This week is turning out to be a memorable one for FTX, formerly the world's No. 3 crypto exchange.
The Securities and Exchange Commission (SEC) has filed civil charges against FTX founder Sam Bankman-Fried -- known universally as SBF -- claiming he misled investors who collectively deposited nearly $2 billion with FTX, which at one point had a valuation of $32 billion.
Department of Justice prosecutors are also weighing in. Its criminal indictment, unsealed this week in the Southern District of New York, charged SBF with eight counts of wire fraud, violation of campaign finance laws, conspiracy to commit commodities fraud, and other misdeeds.
SBF's attorney, Mark Cohen, with the law firm Cohen & Gresser, did not respond to a request for comment.
On Tuesday, restructuring czar and new FTX CEO John J. Ray III testified before the House Committee on Financial Services. Mr. Ray, who has 40 years of experience overseeing bankruptcies including Enron, has made his disdain clear, declaring: “Never in my career have I seen such a complete failure of corporate controls and such a complete absence of trustworthy financial information as occurred here."
Ray's testimony was full of larger observations and insights about what happened to FTX, and why. Here are 10 claims by Ray and government regulators to keep an eye on:
- Just another case of straight-up embezzlement: In his congressional testimony, Ray said the crypto part of the FTX's business is not the issue. "This is really just old fashioned embezzlement. This is just taking money from customers and using it for your own purpose. Not sophisticated at all.”

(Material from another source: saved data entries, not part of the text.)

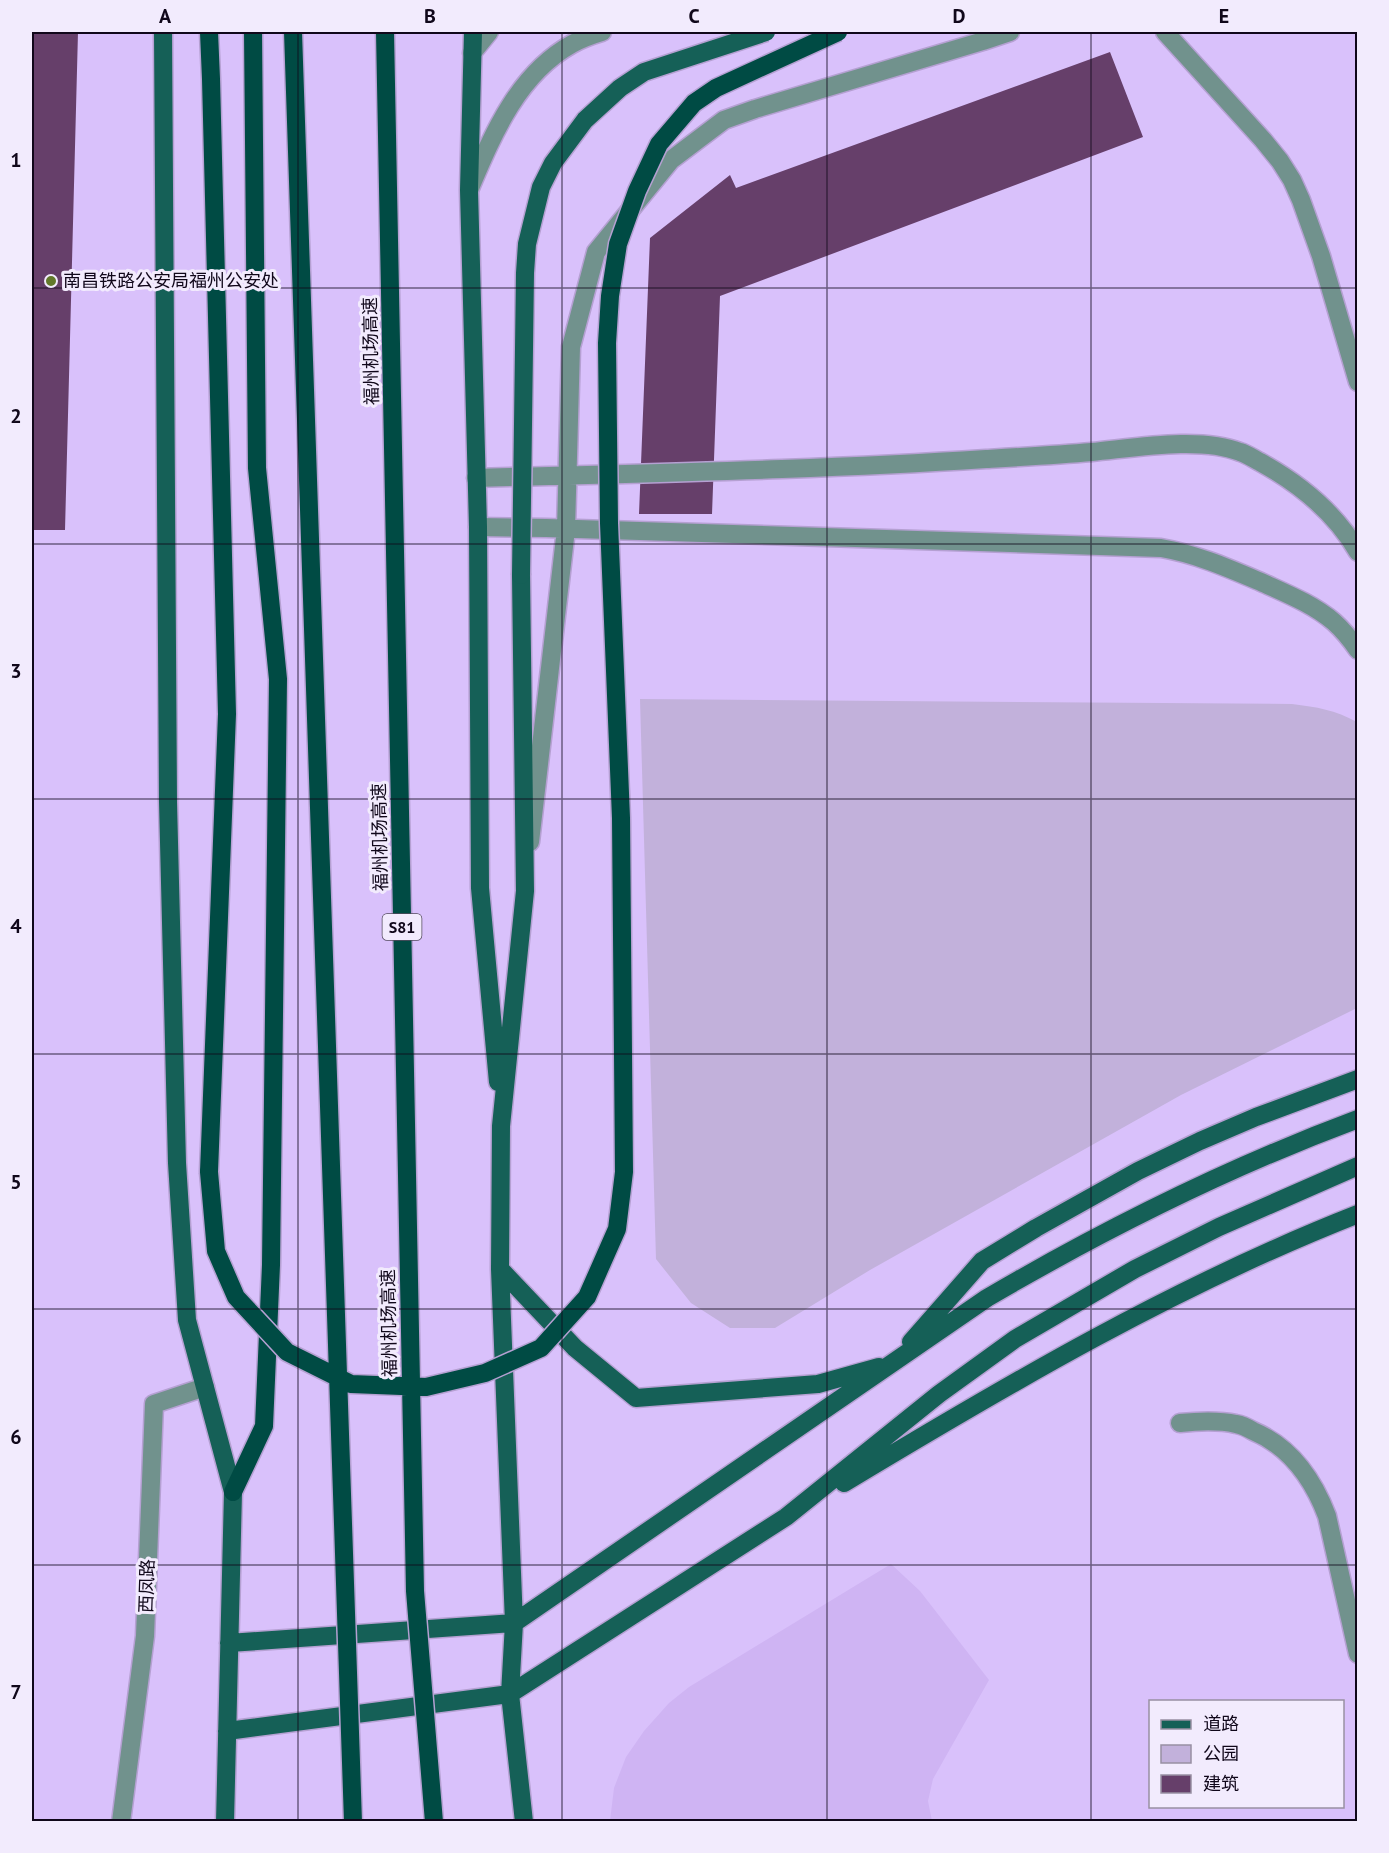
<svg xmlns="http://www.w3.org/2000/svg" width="1389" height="1853" font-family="'PT Sans','Noto Sans SC',sans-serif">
	<rect width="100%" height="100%" fill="#d9c1fb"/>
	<path fill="#cfb4f3" d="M 891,1564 L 920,1591 L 989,1680 L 933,1779 L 928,1801 L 932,1821 L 610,1821 L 614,1788 L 626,1757 L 644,1731 L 669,1703 L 689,1687 Z"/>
	<path fill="#c2b1db" d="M 640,699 L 1292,704 C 1317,707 1335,710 1357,722 L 1357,1008 L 1181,1095 L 870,1270 L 775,1328 L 730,1328 L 691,1303 L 656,1259 Z"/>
	<path fill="#663f6a" d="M 32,32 L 78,32 L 65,530 L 32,530 Z
		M 1110,52 L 1143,137 L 720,296 L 712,514 L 639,514 L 650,238 L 730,175 L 736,188 Z"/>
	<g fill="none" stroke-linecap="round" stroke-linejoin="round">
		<g stroke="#b5a0d2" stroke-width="21">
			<path id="minor" d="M 1165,32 L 1263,140 L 1280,161 L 1292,180 L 1301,200 L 1321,256 L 1358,382
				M 472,53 L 489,32
				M 470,188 C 493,134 518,74 572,44 C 581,39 592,35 602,32
				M 476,478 C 646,473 816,470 986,459 C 1021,457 1057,455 1092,452 C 1134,448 1200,436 1240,452 C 1247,454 1254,459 1260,462 C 1300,484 1335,512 1358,552
				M 478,527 L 546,528 L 1161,548 C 1196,554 1228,568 1261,582 C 1285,593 1313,604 1334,622 C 1343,630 1351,640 1358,650
				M 530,842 L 566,529 L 571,347 L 596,252 L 671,160 L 724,120 L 755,109 L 983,41 L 1010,32
				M 1180,1423 C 1199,1421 1218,1420 1236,1424 C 1242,1425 1248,1428 1253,1431 C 1291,1447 1313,1479 1327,1516 L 1358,1654
				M 121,1822 L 145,1636 L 154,1404 L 205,1387"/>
		</g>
		<g stroke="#b5a0d2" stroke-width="21">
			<path id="major" d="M 163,32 L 168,802 L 177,1163 L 187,1320 L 233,1492 L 225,1822
				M 473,32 L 469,190 L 478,527 L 480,888 L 498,1082
				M 521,575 L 525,891 L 501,1126 L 500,1269 L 514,1623 L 510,1694 L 524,1822
				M 500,1269 L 575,1348 L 636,1398 L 818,1384 L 879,1367
				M 911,1342 L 982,1261 L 1036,1228 L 1138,1171 L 1200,1141 L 1256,1117 L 1358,1079
				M 844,1483 C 1010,1383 1177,1285 1358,1214
				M 229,1643 L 514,1623 L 987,1298 C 1105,1229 1229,1167 1358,1119
				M 227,1731 L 510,1694 L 786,1517 L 939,1394 L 1015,1339 L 1135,1269 L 1219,1227 L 1358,1166"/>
		</g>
		<g stroke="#b5a0d2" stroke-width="21">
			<path id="highway" d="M 209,32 L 211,79 L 227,714 L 209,1172
				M 233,1492 L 264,1426 L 271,1265 L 278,679 L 257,468 L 253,32"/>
		</g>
		<use href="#minor" stroke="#71928d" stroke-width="18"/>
		<use href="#major" stroke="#156057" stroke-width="18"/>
		<use href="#highway" stroke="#004b44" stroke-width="18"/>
		<g stroke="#b5a0d2" stroke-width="21" stroke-linecap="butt">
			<path id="major-bridge" d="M 521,575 L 525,273 L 527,244 L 541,187 L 553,163 L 585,120 L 620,88 L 644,72 L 766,32"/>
		</g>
		<g stroke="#b5a0d2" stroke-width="21" stroke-linecap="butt">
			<path id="highway-bridge" d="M 293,32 L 353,1822
				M 385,32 L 415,1591 L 434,1822
				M 209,1172 L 216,1251 L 236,1297 L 287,1352 L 351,1384 L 426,1387 L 485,1373 L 541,1348 L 587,1297 L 617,1229 L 624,1172 L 621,818 L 609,523 L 607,343 L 610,296 L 618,244 L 637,191 L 659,144 L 694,103 L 716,88 L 838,32"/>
		</g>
		<use href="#major-bridge" stroke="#156057" stroke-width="18"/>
		<use href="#highway-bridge" stroke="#004b44" stroke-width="18"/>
	</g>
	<path fill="none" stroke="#10071a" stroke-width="1.5" stroke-opacity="0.55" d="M 298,32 L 298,1822M 562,32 L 562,1822M 827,32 L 827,1822M 1091,32 L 1091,1822M 32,288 L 1358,288M 32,544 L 1358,544M 32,799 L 1358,799M 32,1054 L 1358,1054M 32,1309 L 1358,1309M 32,1565 L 1358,1565"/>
	<circle fill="#62792b" stroke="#f2ebfd" stroke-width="2" cx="51" cy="281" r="6"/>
	<g text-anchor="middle" stroke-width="6" stroke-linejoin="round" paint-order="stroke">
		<rect fill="#f2ebfd" stroke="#544b5e" stroke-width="1.5" x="382.5" y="914" width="39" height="26" rx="4.5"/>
		<g font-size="16" font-weight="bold" fill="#10071a">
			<text x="402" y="933">S81</text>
		</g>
		<g font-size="18" fill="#10071a" stroke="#f2ebfd" text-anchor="start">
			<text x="63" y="287">南昌铁路公安局福州公安处</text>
		</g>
		<g font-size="18" fill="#10071a" stroke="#f2ebfd">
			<text transform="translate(371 351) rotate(-91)" y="6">福州机场高速</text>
			<text transform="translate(380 837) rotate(-91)" y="6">福州机场高速</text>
			<text transform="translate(389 1323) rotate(-91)" y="6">福州机场高速</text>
			<text transform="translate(147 1586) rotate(-88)" y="6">西凤路</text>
		</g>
	</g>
	<rect width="1389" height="1853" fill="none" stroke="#f2ebfd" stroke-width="66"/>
	<rect x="1149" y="1700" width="195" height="108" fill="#f2ebfd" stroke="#9890a2" stroke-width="1.5"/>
	<rect x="1161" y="1720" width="30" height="9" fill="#156057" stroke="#9890a2" stroke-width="1.5"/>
	<text x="1203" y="1730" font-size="18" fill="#10071a">道路</text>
	<rect x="1161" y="1745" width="30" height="18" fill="#c2b1db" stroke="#9890a2" stroke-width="1.5"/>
	<text x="1203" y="1760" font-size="18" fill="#10071a">公园</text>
	<rect x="1161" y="1775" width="30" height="18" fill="#663f6a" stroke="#9890a2" stroke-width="1.5"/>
	<text x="1203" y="1790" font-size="18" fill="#10071a">建筑</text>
	<rect x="33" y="33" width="1323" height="1787" fill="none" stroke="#10071a" stroke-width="2"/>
	<g font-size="20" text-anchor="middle" font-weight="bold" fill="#10071a">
		<text x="165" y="23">A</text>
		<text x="430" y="23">B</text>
		<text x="694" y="23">C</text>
		<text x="959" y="23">D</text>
		<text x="1224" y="23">E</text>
		<text x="16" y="167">1</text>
		<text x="16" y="423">2</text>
		<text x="16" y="678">3</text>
		<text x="16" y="933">4</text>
		<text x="16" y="1189">5</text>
		<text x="16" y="1444">6</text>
		<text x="16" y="1699">7</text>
	</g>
</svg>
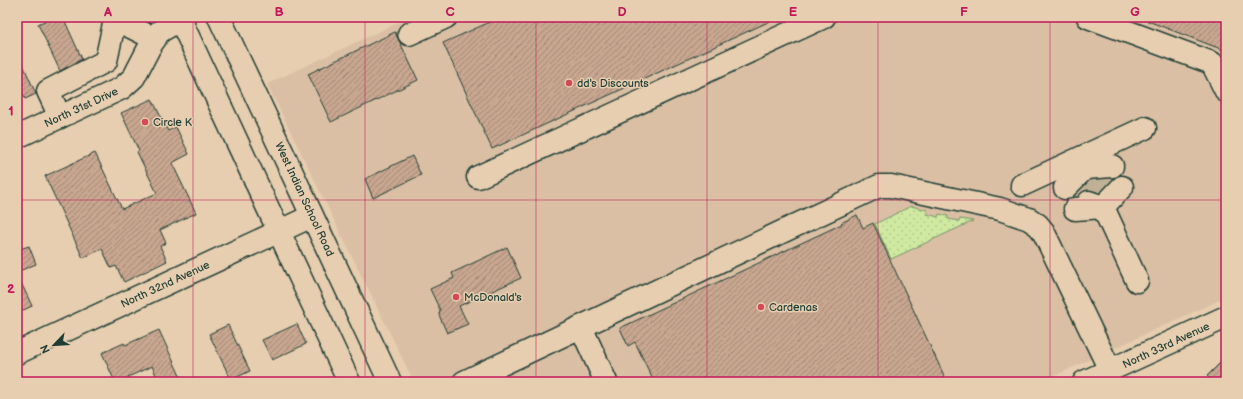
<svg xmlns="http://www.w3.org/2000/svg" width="1243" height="399" font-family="'Balsamiq Sans',sans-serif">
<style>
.built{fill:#dabfa4}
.grass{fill:url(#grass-dots);stroke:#77946a}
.building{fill:url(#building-hatch);stroke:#1f3d34}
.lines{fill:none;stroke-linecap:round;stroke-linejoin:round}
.minor-tunnel{stroke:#c0b197;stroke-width:22;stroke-dasharray:22 11;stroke-linecap:butt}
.minor-casing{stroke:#1f3d34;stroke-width:25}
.major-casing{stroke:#1f3d34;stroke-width:25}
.minor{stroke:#e8ceb0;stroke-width:22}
.major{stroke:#e8ceb0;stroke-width:22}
.grid{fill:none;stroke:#c2185b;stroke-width:1;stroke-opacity:0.55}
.poi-dot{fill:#d1495b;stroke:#e8ceb0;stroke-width:1.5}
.labels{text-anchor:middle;stroke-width:3;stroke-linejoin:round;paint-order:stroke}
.poi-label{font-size:11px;fill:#1f3d34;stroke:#e8ceb0;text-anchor:start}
.street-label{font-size:11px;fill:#1f3d34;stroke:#e8ceb0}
.neatline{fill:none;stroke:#c2185b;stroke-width:1.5}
.grid-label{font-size:13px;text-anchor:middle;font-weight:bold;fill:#c2185b}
</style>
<defs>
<pattern id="grass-dots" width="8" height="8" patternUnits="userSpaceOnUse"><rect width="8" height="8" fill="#cfeaa0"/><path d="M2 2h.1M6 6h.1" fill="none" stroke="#b1ca8a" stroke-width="1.8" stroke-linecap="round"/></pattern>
<pattern id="building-hatch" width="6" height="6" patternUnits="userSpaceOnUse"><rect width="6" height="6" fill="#c8a690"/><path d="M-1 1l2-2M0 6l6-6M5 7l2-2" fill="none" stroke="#a28876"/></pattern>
</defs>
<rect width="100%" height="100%" fill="#e8ceb0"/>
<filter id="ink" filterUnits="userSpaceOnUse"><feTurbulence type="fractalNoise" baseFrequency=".025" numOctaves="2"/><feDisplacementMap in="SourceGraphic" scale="8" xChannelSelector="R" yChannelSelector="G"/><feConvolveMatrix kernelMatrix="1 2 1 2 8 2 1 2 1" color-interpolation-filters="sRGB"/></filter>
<g filter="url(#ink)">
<polygon class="built" points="410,17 1226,17 1226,297 1041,382 414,382 267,84"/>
<polygon class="grass" points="911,206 927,210 927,214 938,217 939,214 948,216 948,219 959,221 960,219 973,221 891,259 875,224"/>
<g class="building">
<polygon points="53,17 63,17 82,59 60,71 38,24"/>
<polygon points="501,17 779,17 492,149 443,43"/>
<polygon points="1140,17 1226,17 1226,51 1140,18"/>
<polygon points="395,32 418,80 331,122 308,74"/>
<polygon points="17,51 36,94 25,99 17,81"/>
<polygon points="152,99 168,131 176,127 189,154 172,163 196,213 160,230 166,243 160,246 167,261 124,282 116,266 111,268 102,249 83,258 45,176 95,153 122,209 157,193 137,152 139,151 121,113"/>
<polygon points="412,156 421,175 373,198 365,179"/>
<polygon points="1113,178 1100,192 1087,190 1081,192 1078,196 1074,197 1091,180"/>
<polygon points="857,215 863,228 873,223 947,382 654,382 635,342 628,346 620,328 842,224 841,223"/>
<polygon points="29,246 36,264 17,272 17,250"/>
<polygon points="507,247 521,278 459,306 468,324 447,333 439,315 440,310 430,289 454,278 452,273"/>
<polygon points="17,274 32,306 17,313"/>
<polygon points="297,324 306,344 272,360 262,340"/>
<polygon points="228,325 250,371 231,380 209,334"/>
<polygon points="159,330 181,378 172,382 159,382 152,366 128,377 130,382 115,382 102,353 124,343 125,345"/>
<polygon points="1226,357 1226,382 1213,382 1207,376"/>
</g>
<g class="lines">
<g class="minor-tunnel">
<polyline points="1100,172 1109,193"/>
<polyline points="1079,181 1089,202"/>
</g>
<defs>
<g id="minor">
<polyline points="1088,17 1212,63 1226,91"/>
<polyline points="409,34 446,17"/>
<polyline points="60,117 48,91 106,61 115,19 155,39"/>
<polyline points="17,137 122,88 134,77 149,48 159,32 184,17"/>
<polyline points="478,177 824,17"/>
<polyline points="1022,185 1145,128"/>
<polyline points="1065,188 1085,168 1112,166"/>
<polyline points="1089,202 1103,207 1137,281"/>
<polyline points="1075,209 1103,207 1122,187"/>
<polyline points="581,327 606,382"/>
<polyline points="17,353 312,216"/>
<polyline points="464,382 879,186 891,186 1000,209 1029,219 1038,225 1043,231 1110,370"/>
<polyline points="1084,382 1226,317"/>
</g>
<g id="major">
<polyline points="179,17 349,382"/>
<polyline points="219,17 390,382"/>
</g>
</defs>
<use href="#minor" class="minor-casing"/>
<use href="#major" class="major-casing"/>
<use href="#minor" class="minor"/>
<use href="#major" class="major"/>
</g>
</g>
<path class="grid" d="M193,17V382M365,17V382M536,17V382M707,17V382M878,17V382M1050,17V382M17,200H1226"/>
<g class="poi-dot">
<circle cx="569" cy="83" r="4"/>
<circle cx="145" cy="122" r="4"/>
<circle cx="456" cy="297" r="4"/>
<circle cx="761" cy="307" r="4"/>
</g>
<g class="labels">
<g class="poi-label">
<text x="577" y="87">dd's Discounts</text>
<text x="153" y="126">Circle K</text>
<text x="464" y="301">McDonald's</text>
<text x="769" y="311">Cardenas</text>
</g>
<g class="street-label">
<text transform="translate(81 107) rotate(-25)" y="4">North 31st Drive</text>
<text transform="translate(305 199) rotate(65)" y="4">West Indian School Road</text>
<text transform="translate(165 284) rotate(-25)" y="4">North 32nd Avenue</text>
<text transform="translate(1166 345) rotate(-25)" y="4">North 33rd Avenue</text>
</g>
</g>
<rect width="1243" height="399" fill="none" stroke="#e8ceb0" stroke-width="44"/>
<g transform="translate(54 345) rotate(245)" stroke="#e8ceb0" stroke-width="3" paint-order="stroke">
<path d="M0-3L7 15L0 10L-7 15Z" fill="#1f3d34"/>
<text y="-6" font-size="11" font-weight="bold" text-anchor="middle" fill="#1f3d34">N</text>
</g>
<rect x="22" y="22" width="1199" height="355" class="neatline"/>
<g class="grid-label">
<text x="108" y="16">A</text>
<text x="279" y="16">B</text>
<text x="450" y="16">C</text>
<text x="622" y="16">D</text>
<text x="793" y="16">E</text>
<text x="964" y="16">F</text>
<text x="1135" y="16">G</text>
<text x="11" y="115">1</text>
<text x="11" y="293">2</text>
</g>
</svg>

- FTX fraud has been going on for a while. “This is not something that happened overnight," Ray testified, making the case that FTX’s financial troubles date back months, maybe even years.
- Concentrated control was a major factor in FTX's collapse. As Ray put it in his testimony: “The FTX Group’s collapse appears to stem from the absolute concentration of control in the hands of a very small group of grossly inexperienced and unsophisticated individuals who failed to implement virtually any of the systems or controls that are necessary for a company that is entrusted with other people’s money or assets.”
- FTX relied on Quickbooks, used mostly by small and medium sized businesses, for accounting. Nothing against Quickbooks, Ray noted in his testimony, it's "a very nice tool, just not for a multibillion dollar company."
- Alameda’s business model was inherently unsafe. As a market maker, Ray observed, it routinely deployed funds to various third party exchanges. This "inherently unsafe" practice was "further exacerbated by the limited protections offered in certain foreign jurisdictions."
- FTX's "independent" companies were not independent. “Questions have been raised as to why all of the FTX Group companies were included in the Chapter 11 filing, particularly FTX US," Ray noted in his congressional testimony. "The answer is because FTX US was not operated independently of FTX.com; Chapter 11 protection was necessary both to avoid a “run on the bank” at FTX US and to allow our team the time to identify and protect its assets.”
- SBF was instrumental in perpetuating "massive" fraud. According to the SEC, FTX's issues did not develop overnight, or even over the space of weeks or months. SBF "was orchestrating a massive, years-long fraud, diverting billions of dollars of the trading platform’s customer funds for his own personal benefit and to help grow his crypto empire,” the SEC alleged in its 28-page complaint, filed on Dec. 13 in U.S. District Court for the Southern District of New York.
- Thanks to SBF and FTX, Alameda had almost unlimited access to funds. SBF “told investors and prospective investors that FTX had top-notch, sophisticated automated risk measures in place to protect customer assets, that those assets were safe and secure, and that Alameda was just another platform customer with no special privileges," the SEC complaint says. "These statements were false and misleading. In truth, Bankman-Fried had exempted Alameda from the risk mitigation measures and had provided Alameda with significant special treatment on the FTX platform, including a virtually unlimited 'line of credit' funded by the platform’s customers.”
- SBF used FTX funds to personally enrich himself. “From the start," the SEC complaint says, SBF "improperly diverted customer assets to his privately-held crypto hedge fund, Alameda Research LLC... and then used those customer funds to make undisclosed venture investments, lavish real estate purchases, and large political donations.”
- SBF continued to enrich himself until the final moments. "Even as it was increasingly clear that Alameda and FTX could not make customers whole, (SBF) continued to misappropriate FTX customer funds," the SEC complaint states. "Through the summer of 2022, he directed hundreds of millions more in FTX customer funds to Alameda, which he then used for additional venture investments and for 'loans' to himself and other FTX executives."